BAZIDPUR, village 7 km southeast of Firozpur Cantonment (31° 55`N, 74° 36`E) along the FirozpurLudhiana highway, is sacred to Guru Gobind Singh (1666-1708), who passed through here in 1706 after the battle of Muktsar. Gurdwara Gurusar, formerly known as Tittarsar after a legendary partridge (tittar, in Punjabi), marks the site where Guru Gobind Singh had encamped, and was first constructed in the form of a small Manji Sahib by Bishan Singh Ahluvalia, an official under Maharaja Ranjit Singh (1780-1839).
CHHOTA MIRZAPUR, a village in Mirzapur district of Uttar Pradesh, 18 km south of Varanasi (25 20`N, 82 58`E), is sacred to Guru Gobind Singh. He broke journey at Chhota Mirzapur while travelling as a child from Patna, his birthplace, to the Punjab. A Sikh sangat developed here in course of time. The present Gurdwara constructed recently on the site of an older one is, however, named Gurdwara Sri Guru Tegh Bahadur, Navami Patshahi, perhaps because at the time of his visit, Guru Gobind Singh had not yet been anointed Guru and the party travelling was only remembered as the family of the Ninth Guru, Guru Tegh Bahadur. Bhai Musa Singh, a native Sikh and head of the only Sikh family in the village, looks after the Gurdwara.

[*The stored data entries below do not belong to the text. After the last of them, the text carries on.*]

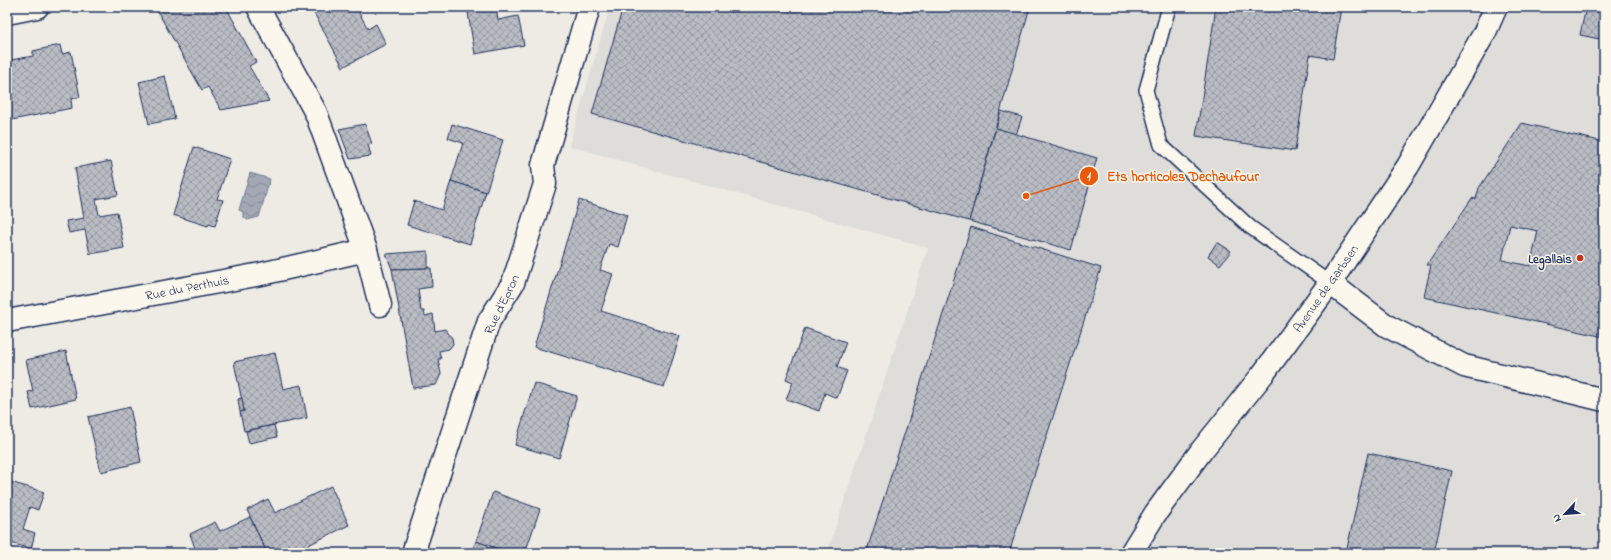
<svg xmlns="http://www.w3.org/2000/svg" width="1611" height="560" font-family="'Indie Flower',sans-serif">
<defs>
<pattern id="water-waves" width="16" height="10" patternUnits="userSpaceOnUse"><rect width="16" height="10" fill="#a3a8b4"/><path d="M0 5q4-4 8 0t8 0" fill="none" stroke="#848996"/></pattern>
<pattern id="building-cross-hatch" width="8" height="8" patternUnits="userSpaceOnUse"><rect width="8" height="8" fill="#b9bcc3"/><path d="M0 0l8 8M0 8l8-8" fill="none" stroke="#9699a2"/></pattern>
</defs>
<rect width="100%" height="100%" fill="#eeebe4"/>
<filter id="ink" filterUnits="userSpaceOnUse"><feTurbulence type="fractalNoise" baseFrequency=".025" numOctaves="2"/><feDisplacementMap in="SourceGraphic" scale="8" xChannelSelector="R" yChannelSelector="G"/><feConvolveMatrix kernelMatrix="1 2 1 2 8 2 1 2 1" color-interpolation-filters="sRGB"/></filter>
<g filter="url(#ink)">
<path fill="#deddda" d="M 610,7 L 1604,7 L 1604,553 L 827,553 L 928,248 L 569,146 Z"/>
<path fill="url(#water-waves)" stroke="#6d7892" d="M 250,173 L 270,179 L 259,217 L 247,220 L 243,216 L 243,212 L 239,210 Z"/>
<g fill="url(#building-cross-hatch)" stroke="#1b2f5e" fill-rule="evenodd">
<path d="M 155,7 L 226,7 L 256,62 L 249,66 L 269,101 L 221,110 L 208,87 L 202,90 Z"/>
<path d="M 325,7 L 356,7 L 368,29 L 376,24 L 386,44 L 343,67 L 314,13 Z"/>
<path d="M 467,7 L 496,7 L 498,20 L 518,16 L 524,45 L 475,54 Z"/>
<path d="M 623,7 L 1030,7 L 969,221 L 592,114 Z"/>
<path d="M 1216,7 L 1341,7 L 1333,59 L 1310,55 L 1295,151 L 1196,136 Z"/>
<path d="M 1586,7 L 1604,7 L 1604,40 L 1580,35 Z"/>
<path d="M 60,45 L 62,54 L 71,52 L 80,97 L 71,99 L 72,108 L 7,121 L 7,56 L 10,55 L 11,60 L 33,56 L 33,51 Z"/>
<path d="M 165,76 L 175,119 L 149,124 L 139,82 Z"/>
<path d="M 1001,111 L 1022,117 L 1016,135 L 996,128 Z"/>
<path d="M 1522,123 L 1604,142 L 1604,337 L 1424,297 L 1431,265 L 1427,265 L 1472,198 L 1476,199 L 1479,188 ZM 1510,225 L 1538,231 L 1530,266 L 1502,260 Z"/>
<path d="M 365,124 L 372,144 L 368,145 L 371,156 L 350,159 L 339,129 Z"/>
<path d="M 452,124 L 503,140 L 486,192 L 451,181 L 463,143 L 448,138 Z"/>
<path d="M 996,128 L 1097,158 L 1071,250 L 969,221 Z"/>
<path d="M 194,147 L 230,159 L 217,199 L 223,200 L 215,226 L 209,224 L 208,226 L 173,215 Z"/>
<path d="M 111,161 L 118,195 L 96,199 L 99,215 L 117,212 L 124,248 L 90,254 L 85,230 L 69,233 L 66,221 L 84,218 L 75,168 Z"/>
<path d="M 451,181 L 486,192 L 470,244 L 407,225 L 414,201 L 442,210 Z"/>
<path d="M 579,200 L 627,215 L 618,247 L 609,244 L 600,270 L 613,274 L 601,311 L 680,336 L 664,387 L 534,347 Z"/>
<path d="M 971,227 L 1101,268 L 1009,553 L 866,553 Z"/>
<path d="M 1217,242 L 1231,251 L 1220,265 L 1208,256 Z"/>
<path d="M 428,251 L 428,268 L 392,269 L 386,254 Z"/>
<path d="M 431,268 L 432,287 L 418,289 L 421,311 L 424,311 L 425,316 L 433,314 L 435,331 L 445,329 L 452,338 L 453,344 L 449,349 L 439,351 L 441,359 L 438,359 L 441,374 L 436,385 L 413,388 L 392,269 Z"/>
<path d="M 805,328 L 846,342 L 837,367 L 847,371 L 837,398 L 825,393 L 819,411 L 786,399 L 793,382 L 786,379 Z"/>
<path d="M 66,351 L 76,399 L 32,409 L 28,392 L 33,391 L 26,360 Z"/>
<path d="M 275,353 L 283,389 L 301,385 L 307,418 L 244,431 L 240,412 L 244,411 L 234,362 Z"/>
<path d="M 534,383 L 577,396 L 559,458 L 515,445 Z"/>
<path d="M 242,398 L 244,411 L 240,412 L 238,399 Z"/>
<path d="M 130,407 L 141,462 L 101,472 L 88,417 Z"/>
<path d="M 274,425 L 277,437 L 249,443 L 246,431 Z"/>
<path d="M 1368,453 L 1452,471 L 1434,553 L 1346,553 Z"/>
<path d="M 7,481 L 44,492 L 38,510 L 30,507 L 23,529 L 35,533 L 31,549 L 7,542 Z"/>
<path d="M 331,486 L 349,525 L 294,552 L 291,546 L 276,553 L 267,553 L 247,510 L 268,499 L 275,513 Z"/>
<path d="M 493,492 L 540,509 L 525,553 L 510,553 L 476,541 Z"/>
<path d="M 250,517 L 267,553 L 184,553 L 195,548 L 190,534 L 215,522 L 220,531 Z"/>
<path d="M 476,541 L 510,553 L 471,553 Z"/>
<path d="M 1252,548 L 1274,553 L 1251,553 Z"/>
</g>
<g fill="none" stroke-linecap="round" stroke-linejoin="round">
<g stroke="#1b2f5e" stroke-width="16">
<path id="lane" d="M 1169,7 L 1146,90 L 1161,145 L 1250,227 L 1330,283"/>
</g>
<g stroke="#1b2f5e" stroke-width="25">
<g id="street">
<path d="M 258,7 L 316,113 L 366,250 L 380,305"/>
<path d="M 7,13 L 37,7"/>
<path d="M 1330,283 L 1387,326 L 1464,366 L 1604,400"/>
<path d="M 7,321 L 261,274 L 366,250"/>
<path d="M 413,553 L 489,321 L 513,283 L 545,184 L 543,165 L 589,7"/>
</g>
</g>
<g stroke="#1b2f5e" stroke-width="25">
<path id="secondary" d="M 1131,553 L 1155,514 L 1202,450 L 1263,374 L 1330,283 L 1408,166 L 1485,32 L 1496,7"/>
</g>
<use href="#lane" stroke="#fbf7ec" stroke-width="13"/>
<use href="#street" stroke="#fbf7ec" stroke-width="22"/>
<use href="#secondary" stroke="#fbf7ec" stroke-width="22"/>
</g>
</g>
<circle fill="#c8321e" stroke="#fbf7ec" stroke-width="1.5" cx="1580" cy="258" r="4"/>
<g text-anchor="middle" stroke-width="3" stroke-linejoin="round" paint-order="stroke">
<g font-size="13" font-weight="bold" fill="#1b2f5e" stroke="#fbf7ec" text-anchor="end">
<text x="1572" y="263">Legallais</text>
</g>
<g font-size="13" fill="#1b2f5e" stroke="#fbf7ec">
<text transform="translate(187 287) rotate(-11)" y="5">Rue du Perthuis</text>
<text transform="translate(1325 288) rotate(-55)" y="5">Avenue de Garbsen</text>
<text transform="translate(501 304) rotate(-64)" y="5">Rue d'Epron</text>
</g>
</g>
<path fill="none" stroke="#e8590c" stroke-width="1.5" d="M1026 196L1089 176"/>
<g fill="#e8590c" stroke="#fbf7ec" stroke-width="1.5">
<circle cx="1026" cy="196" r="4"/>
<circle cx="1089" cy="176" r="10"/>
</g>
<g font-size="12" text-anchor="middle" font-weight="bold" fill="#fff">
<text x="1089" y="180">1</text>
</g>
<g font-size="14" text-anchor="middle" font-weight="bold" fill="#e8590c" stroke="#fbf7ec" stroke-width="3" stroke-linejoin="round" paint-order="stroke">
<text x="1183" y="181">Ets horticoles Dechaufour</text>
</g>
<rect width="1611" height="560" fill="none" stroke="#fbf7ec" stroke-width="24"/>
<rect x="12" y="12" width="1587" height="536" fill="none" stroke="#1b2f5e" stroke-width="1.5" filter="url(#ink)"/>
<g transform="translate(1565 514) rotate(244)" stroke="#fbf7ec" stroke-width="3" paint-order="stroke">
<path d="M0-3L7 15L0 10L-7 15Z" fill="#1b2f5e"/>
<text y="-6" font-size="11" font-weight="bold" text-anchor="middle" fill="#1b2f5e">N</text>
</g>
</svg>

DINA, village 15 km south of Nihalsinghvala (30° 35`N, 75° 16`E) in presentday Faridkot district of the Punjab, is sacred to Guru Gobind Singh, who, after evacuating Anandpur in December 1705, came here and stayed a few days. Chaudhari Shamir and Lakhmir, grandsons of the local chief, Rai Jodh, who had fought on the side of Guru Hargobind in the battle of Mahraj in December 1634, served the Guru with devotion. A few hundred warriors from the surrounding districts joined Guru Gobind Singh here.